→ **WHAT YOU NEED TO DO**:
A – In the OPR thread, what does the matrix A stand for in the formula P = (A^-1) * S?
B – Please copy the OPR thread word for word between "An improvement to" and "teleop and auton.", inclusive.
C – The OPR thread mentions people calculating OPR separately for different kinds of scores. List those kinds of scores.

→ **SELECTED EXTRACT**:
=-=-=

An improvement to OPR

Just a thought I had recently while working on some interesting linear algebra problems. Given that OPR is generated is generated by This
(thanks to Ether for this)

All of the operations performed to compute OPR are completely functional for complex numbers, so there appears to me to be no reason why OPR could not be solved for complex numbers where the real part of the element in the matrix is the teleoperated score and the imaginary part of the complex number being autonomous score. This should yield an OPR matrix containing complex entries, which theoretically should have a least squares average for both teleop and auton.

What advantage does this have over simply calculating independently with just auto scores, and then just teleop scores, and then just climb scores? I’ve actually seen people do that.

And the results are fun sometimes because you get teams where their climb OPR is like -2.

Since the OPR calculation boils to down to

P = (A^-1) * S

where P is the OPR, A is the binary matrix denoting teams in each alliance and S is the alliance scores, then Frenchie461 is essentially advocating

Pt + Pai = (A^-1) * (St + Sai)

and since matrix multiplication is distributive

Pt + Pa*i = (A^-1) * St + ((A^-1) * Sa)*i

So you’ll end up with the same result as calculating each OPR component independently. You’ll get least-squares best fit for each component (as you would otherwise), but there won’t be any additional interaction gained between them. This makes sense, because the least-squares fitting part of the operation happens when taking the inverse of A, and isn’t affected by the value of S (whether real or complex) that it is post-multiplied by. Performance-wise, I would guess they would take about the same amount of time, assuming you’re not re-calculating the value of A^-1 when doing the calculations independently.

note: the inverse operation written ^-1 above becomes the generalized inverse for non-square cases of A

I’m not sure how this is an improvement; your code might be more concise but only if you’re working with a computational package like MATLAB.

=-=-=

→ **DATASET EXCERPT**:

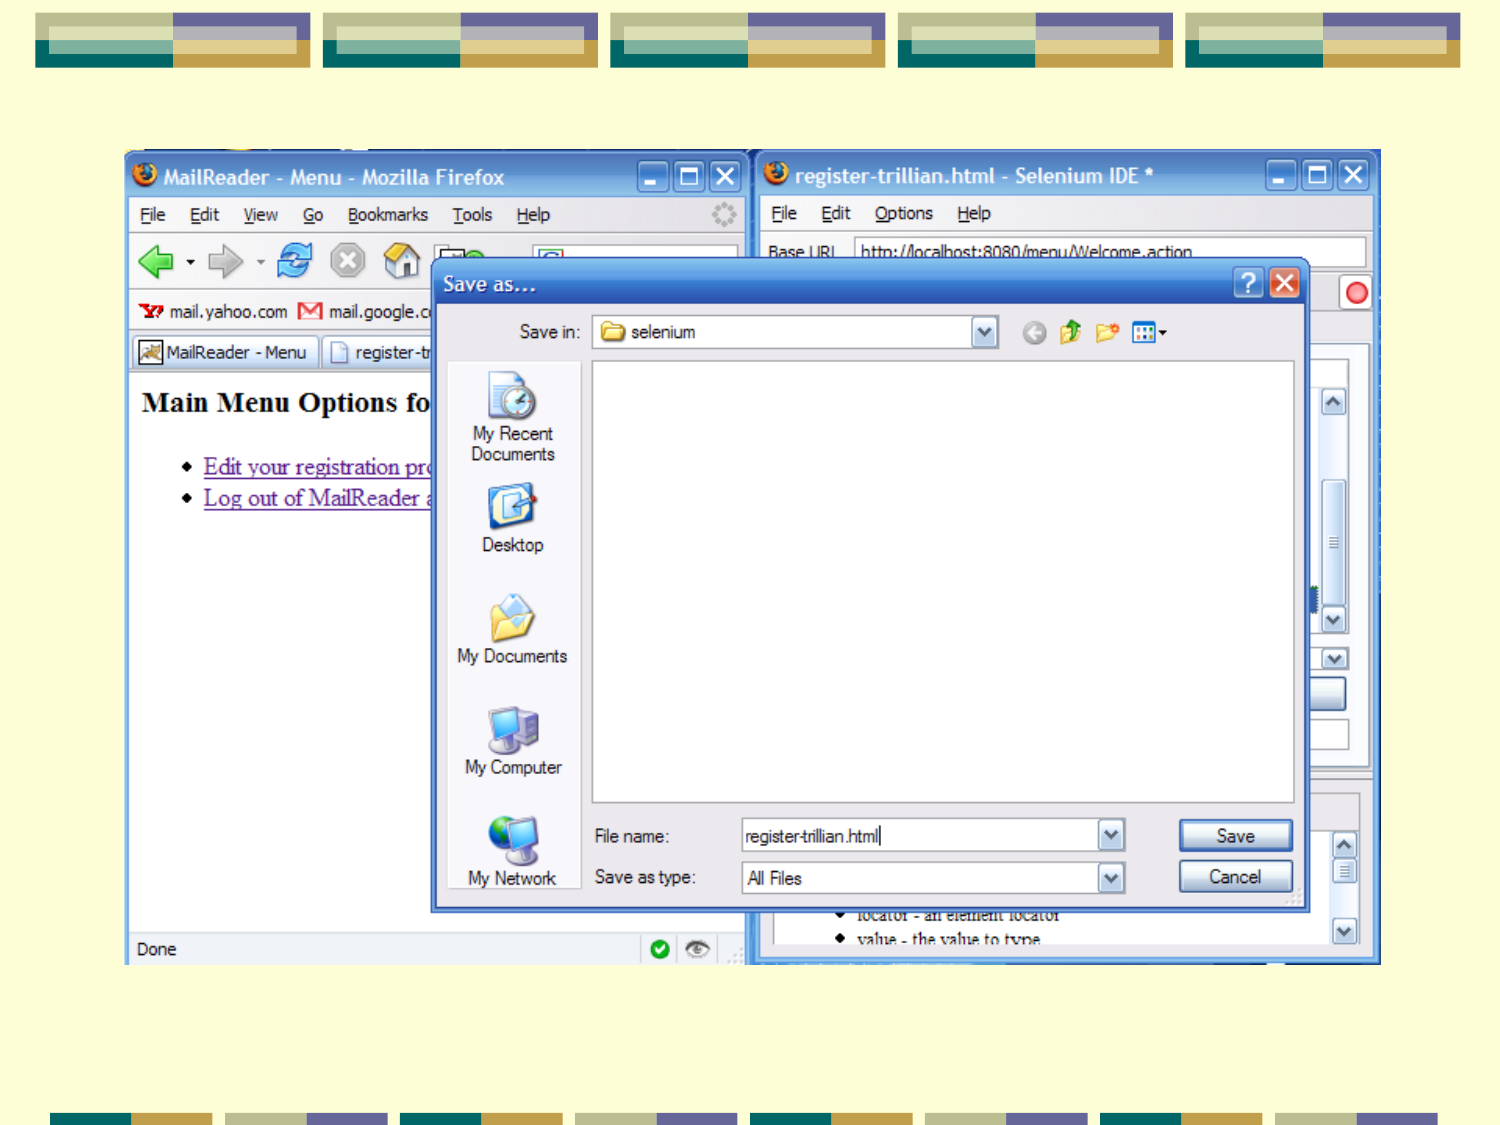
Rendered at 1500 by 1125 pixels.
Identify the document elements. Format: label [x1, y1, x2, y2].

picture [123, 149, 1381, 965]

=-=-=

→ **RESPONSE LIST**:
A – The binary matrix denoting the teams in each alliance.

B –
An improvement to OPR

Just a thought I had recently while working on some interesting linear algebra problems. Given that OPR is generated is generated by This
(thanks to Ether for this)

All of the operations performed to compute OPR are completely functional for complex numbers, so there appears to me to be no reason why OPR could not be solved for complex numbers where the real part of the element in the matrix is the teleoperated score and the imaginary part of the complex number being autonomous score. This should yield an OPR matrix containing complex entries, which theoretically should have a least squares average for both teleop and auton.

C – Auto scores, teleop scores, climb scores